Indian American lawmaker Pramila Jayapal leads push to end corporate personhood

 “Corporations are not people and money is not speech,” said Washington Representative Jayapal in a press release.

WASHINGTON (TIP): Asserting that corporations are not people and money is not speech, 50 Members of US Congress led by Indian American Pramila Jayapal have introduced an amendment to the Constitution that would end corporate personhood. By specifying that the rights provided by the Constitution are for people — not corporations, the joint resolution introduced Tuesday, April 6, would reverse the Supreme Court’s Citizens United v. Federal Election Commission ruling, and “put power back into the hands of people.”

The resolution co-sponsored among others by Indian American Rep. Ro Khanna also works to get big money and special interests out of politics after the most expensive election campaign in American history.

Additionally, the joint resolution mandates that Federal, state, and local governments require that all political contributions and expenditures be publicly disclosed.

“Corporations are not people and money is not speech,” said Washington Representative Jayapal in a press release.

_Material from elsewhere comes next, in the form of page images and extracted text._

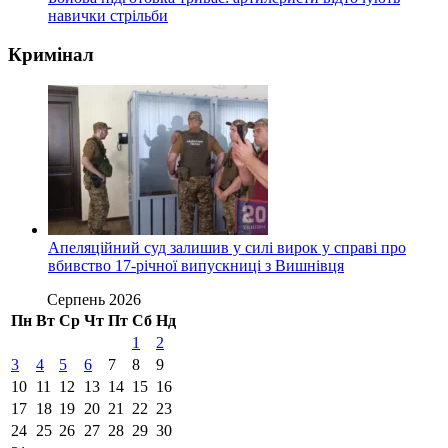
навички стрільби
Кримінал
Апеляційний суд залишив у силі вирок у справі про
вбивство 17-річної випускниці з Вишнівця
Серпень 2026
Пн
Вт
Ср
Чт
Пт
Сб
Нд
1
2
3
4
5
6
7
8
9
10
11
12
13
14
15
16
17
18
19
20
21
22
23
24
25
26
27
28
29
30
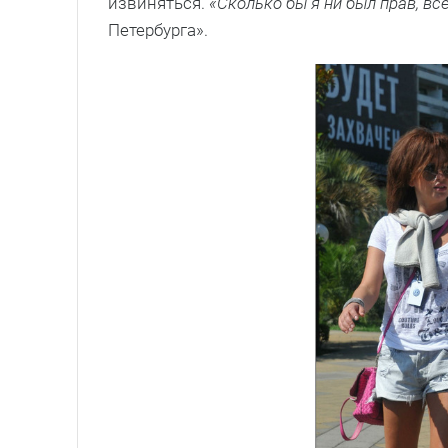
извиняться.
«Сколько бы я ни был прав, вс
Петербурга».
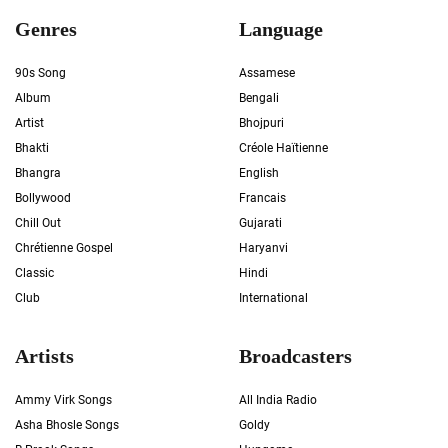
Genres
Language
90s Song
Assamese
Album
Bengali
Artist
Bhojpuri
Bhakti
Créole Haïtienne
Bhangra
English
Bollywood
Francais
Chill Out
Gujarati
Chrétienne Gospel
Haryanvi
Classic
Hindi
Club
International
Artists
Broadcasters
Ammy Virk Songs
All India Radio
Asha Bhosle Songs
Goldy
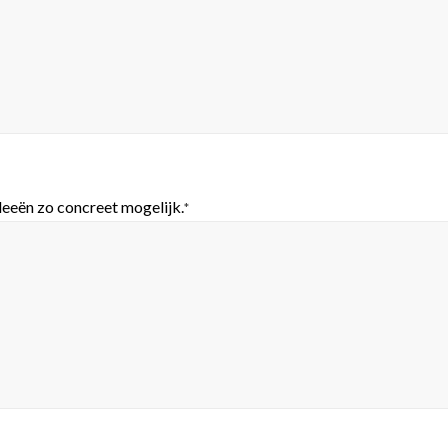
ideeën zo concreet mogelijk.
*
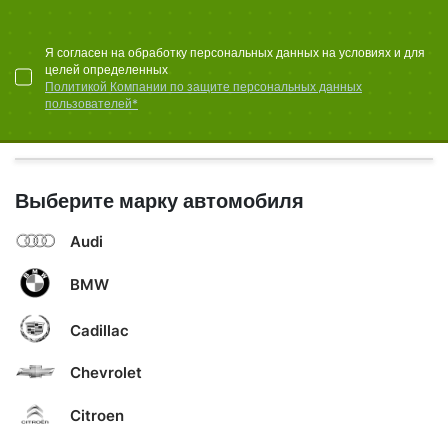
Я согласен на обработку персональных данных на условиях и для
целей определенных
Политикой Компании по защите персональных данных
пользователей*
Выберите марку автомобиля
Audi
BMW
Cadillac
Chevrolet
Citroen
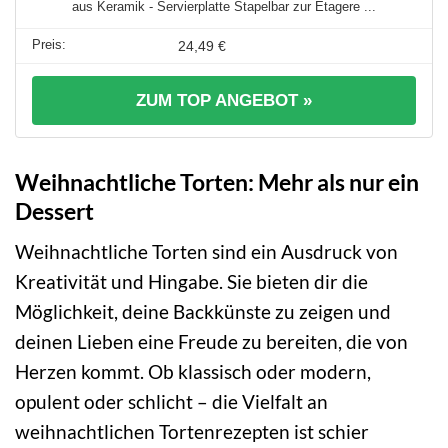
aus Keramik - Servierplatte Stapelbar zur Etagere ...
24,49 €
ZUM TOP ANGEBOT »
Weihnachtliche Torten: Mehr als nur ein
Dessert
Weihnachtliche Torten sind ein Ausdruck von
Kreativität und Hingabe. Sie bieten dir die
Möglichkeit, deine Backkünste zu zeigen und
deinen Lieben eine Freude zu bereiten, die von
Herzen kommt. Ob klassisch oder modern,
opulent oder schlicht – die Vielfalt an
weihnachtlichen Tortenrezepten ist schier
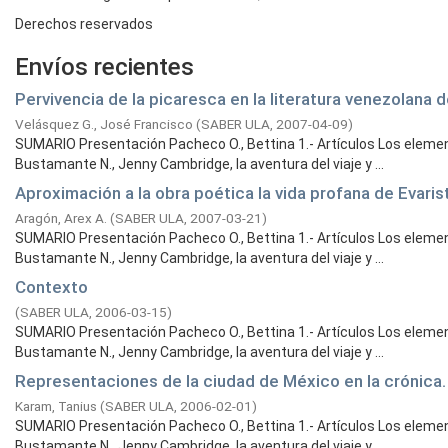
Derechos reservados
Envíos recientes
Pervivencia de la picaresca en la literatura venezolana d
Velásquez G., José Francisco
(
SABER ULA,
2007-04-09
)
SUMARIO Presentación Pacheco O., Bettina 1.- Artículos Los elemen
Bustamante N., Jenny Cambridge, la aventura del viaje y ...
Aproximación a la obra poética la vida profana de Evari
Aragón, Arex A.
(
SABER ULA,
2007-03-21
)
SUMARIO Presentación Pacheco O., Bettina 1.- Artículos Los elemen
Bustamante N., Jenny Cambridge, la aventura del viaje y ...
Contexto
(
SABER ULA,
2006-03-15
)
SUMARIO Presentación Pacheco O., Bettina 1.- Artículos Los elemen
Bustamante N., Jenny Cambridge, la aventura del viaje y ...
Representaciones de la ciudad de México en la crónica.
Karam, Tanius
(
SABER ULA,
2006-02-01
)
SUMARIO Presentación Pacheco O., Bettina 1.- Artículos Los elemen
Bustamante N., Jenny Cambridge, la aventura del viaje y ...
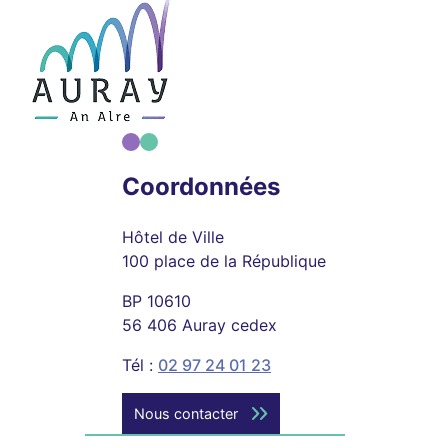
Coordonnées
Hôtel de Ville
100 place de la République
BP 10610
56 406 Auray cedex
Tél :
02 97 24 01 23
Nous contacter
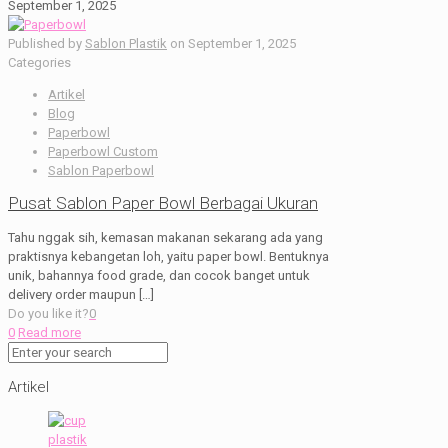
September 1, 2025
Published by
Sablon Plastik
on
September 1, 2025
Categories
Artikel
Blog
Paperbowl
Paperbowl Custom
Sablon Paperbowl
Pusat Sablon Paper Bowl Berbagai Ukuran
Tahu nggak sih, kemasan makanan sekarang ada yang
praktisnya kebangetan loh, yaitu paper bowl. Bentuknya
unik, bahannya food grade, dan cocok banget untuk
delivery order maupun
[…]
Do you like it?
0
0
Read more
Artikel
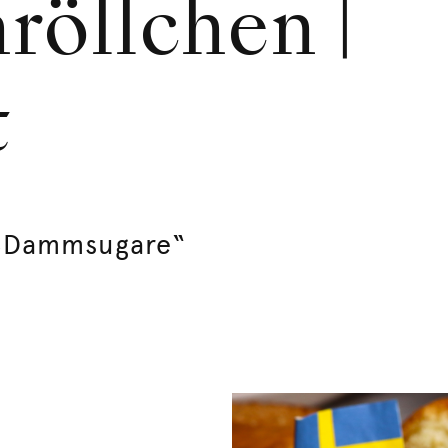
röllchen |
t
 „Dammsugare“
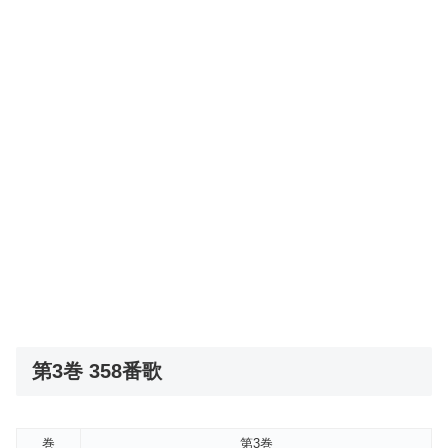
第3巻 358番歌
巻
第3巻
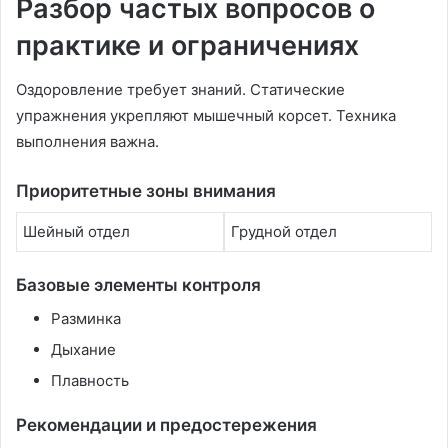
Разбор частых вопросов о
практике и ограничениях
Оздоровление требует знаний. Статические
упражнения укрепляют мышечный корсет. Техника
выполнения важна.
Приоритетные зоны внимания
Шейный отдел
Грудной отдел
Базовые элементы контроля
Разминка
Дыхание
Плавность
Рекомендации и предостережения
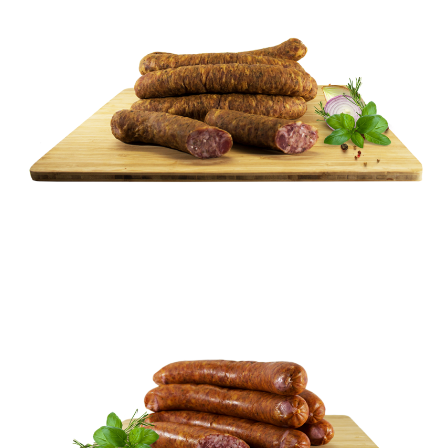
PODSUSZANE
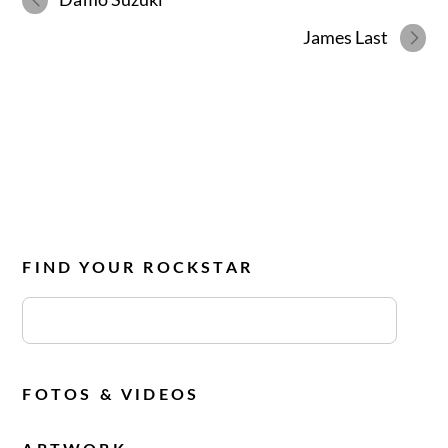
James
Last
FIND YOUR ROCKSTAR
FOTOS & VIDEOS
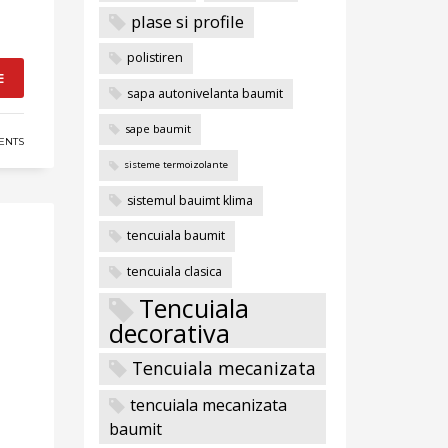
plase si profile
polistiren
E
sapa autonivelanta baumit
sape baumit
ENTS
sisteme termoizolante
sistemul bauimt klima
tencuiala baumit
tencuiala clasica
Tencuiala
decorativa
Tencuiala mecanizata
tencuiala mecanizata
baumit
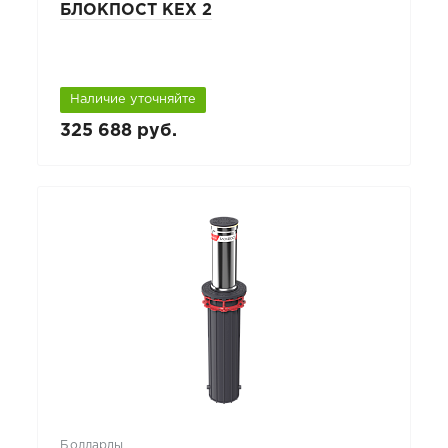
БЛОКПОСТ КЕХ 2
Наличие уточняйте
325 688 руб.
Болларды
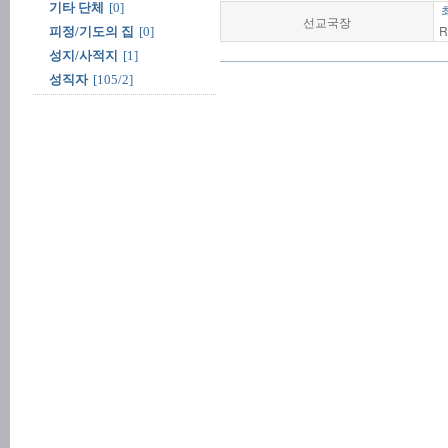
기타 단체
[0]
선교국장
R
피정/기도의 집
[0]
성지/사적지
[1]
성직자
[105/2]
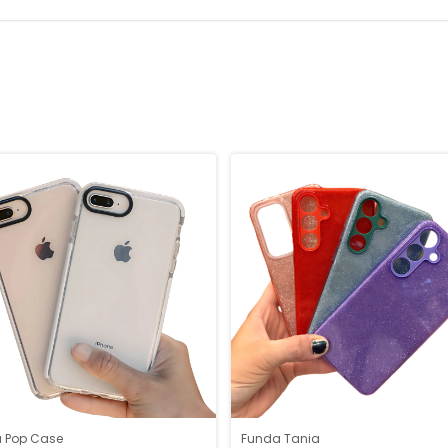
 Pop Case
Funda Tania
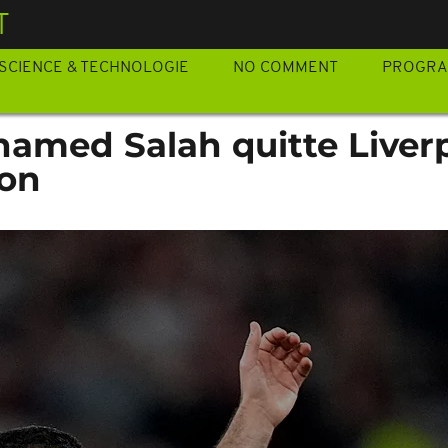
T
SCIENCE & TECHNOLOGIE
NO COMMENT
PROGR
hamed Salah quitte Liver
son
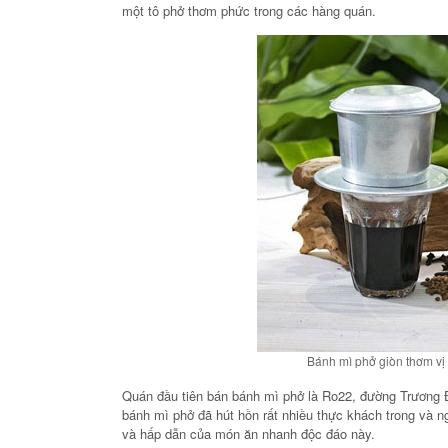
một tô phở thơm phức trong các hàng quán.
Bánh mì phở giòn thơm vị
Quán đầu tiên bán bánh mì phở là Ro22, đường Trương Đị
bánh mì phở đã hút hồn rất nhiều thực khách trong và 
và hấp dẫn của món ăn nhanh độc đáo này.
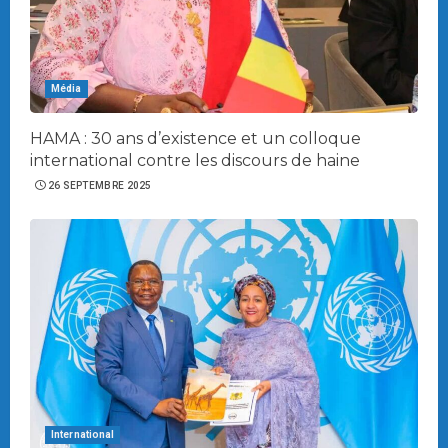
Média
HAMA : 30 ans d’existence et un colloque
international contre les discours de haine
26 SEPTEMBRE 2025
International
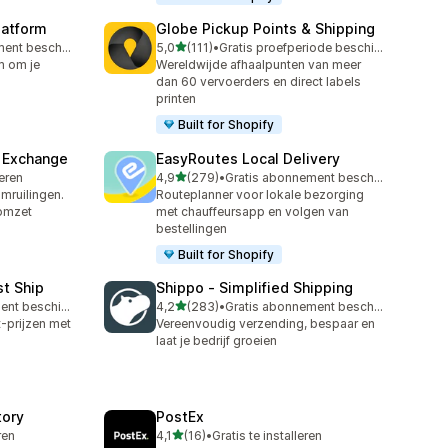
latform
Globe Pickup Points & Shipping
van 5 sterren
Gratis abonnement beschikbaar
5,0
(111)
•
Gratis proefperiode beschikbaar
111 recensies in totaal
m om je
Wereldwijde afhaalpunten van meer
dan 60 vervoerders en direct labels
printen
Built for Shopify
& Exchange
EasyRoutes Local Delivery
van 5 sterren
leren
4,9
(279)
•
Gratis abonnement beschikbaar
279 recensies in totaal
mruilingen.
Routeplanner voor lokale bezorging
 omzet
met chauffeursapp en volgen van
bestellingen
Built for Shopify
st Ship
Shippo ‑ Simplified Shipping
van 5 sterren
Gratis abonnement beschikbaar
4,2
(283)
•
Gratis abonnement beschikbaar
283 recensies in totaal
t-prijzen met
Vereenvoudig verzending, bespaar en
laat je bedrijf groeien
tory
PostEx
van 5 sterren
ren
4,1
(16)
•
Gratis te installeren
16 recensies in totaal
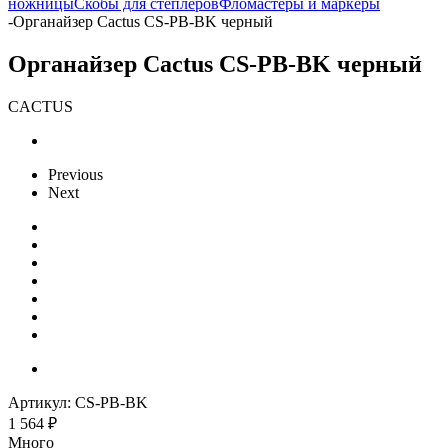
ножницы
Скобы для степлеров
Фломастеры и маркеры
-
Органайзер Cactus CS-PB-BK черный
Органайзер Cactus CS-PB-BK черный
CACTUS
Previous
Next
Артикул:
CS-PB-BK
1 564
₽
Много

“After the most expensive election in American history in which special interests poured millions in dark money into campaigns across this country, the We the People Amendment finally returns the power to the people, ends corporate constitutional rights, reverses Citizens United, and ensures that our democracy is really of the people, by the people — not corporations.”

Local and national groups including Move to Amend, the release said, endorse the us the People Amendment.

As political spending by large corporations skyrocketed, the 2020 election easily became the most expensive in American history — more than doubling the total cost of the record-breaking 2016 election cycle, Jayapal noted.

Spending for the presidential, House, and Senate races spiked to over $14 billion. While the presidential election drew nearly $6 billion, congressional races witnessed $8.7 billion in total spending.

This resulted in nine of the 10 most expensive Senate races in history and half of the 10 most expensive House races in history occurring in the 2020 cycle, the release said.

Additionally, the Center for Responsive Politics reported a shift to large donation strategies, with the top 10 donors contributing over $640 million during the cycle, mostly to independent PACs who are unbound by spending caps.

There is extensive support for reining in campaign spending, the release said citing a survey saying more than 75% of people support limits on the amount of money individuals and organizations can spend on campaigns.

This includes 71% of Republicans and Republican-leaning independents. Additionally, 90% of people say it is important that donors not have more influence than others in our political system.

Meanwhile, in California, Democratic state Assembly members Alex Lee and Ash Kalra recently introduced AB-20, the Clean Money Act of 2021, which would outlaw candidates for state office from accepting campaign contributions from businesses, according to commondreams.org.

Speaking Tuesday, April 6, at a Zoom press conference ahead of a San Francisco Board of Supervisors vote on a resolution backing AB-20, Kalra tied the bill to Jayapal’s proposed constitutional amendment, calling the measures “complimentary.”

“Each individual should have an equal voice in the election process, but big corporate donations skew the narrative and creates a fracture in our democracy and hurts those of us who don’t have the resources to compete,” he said.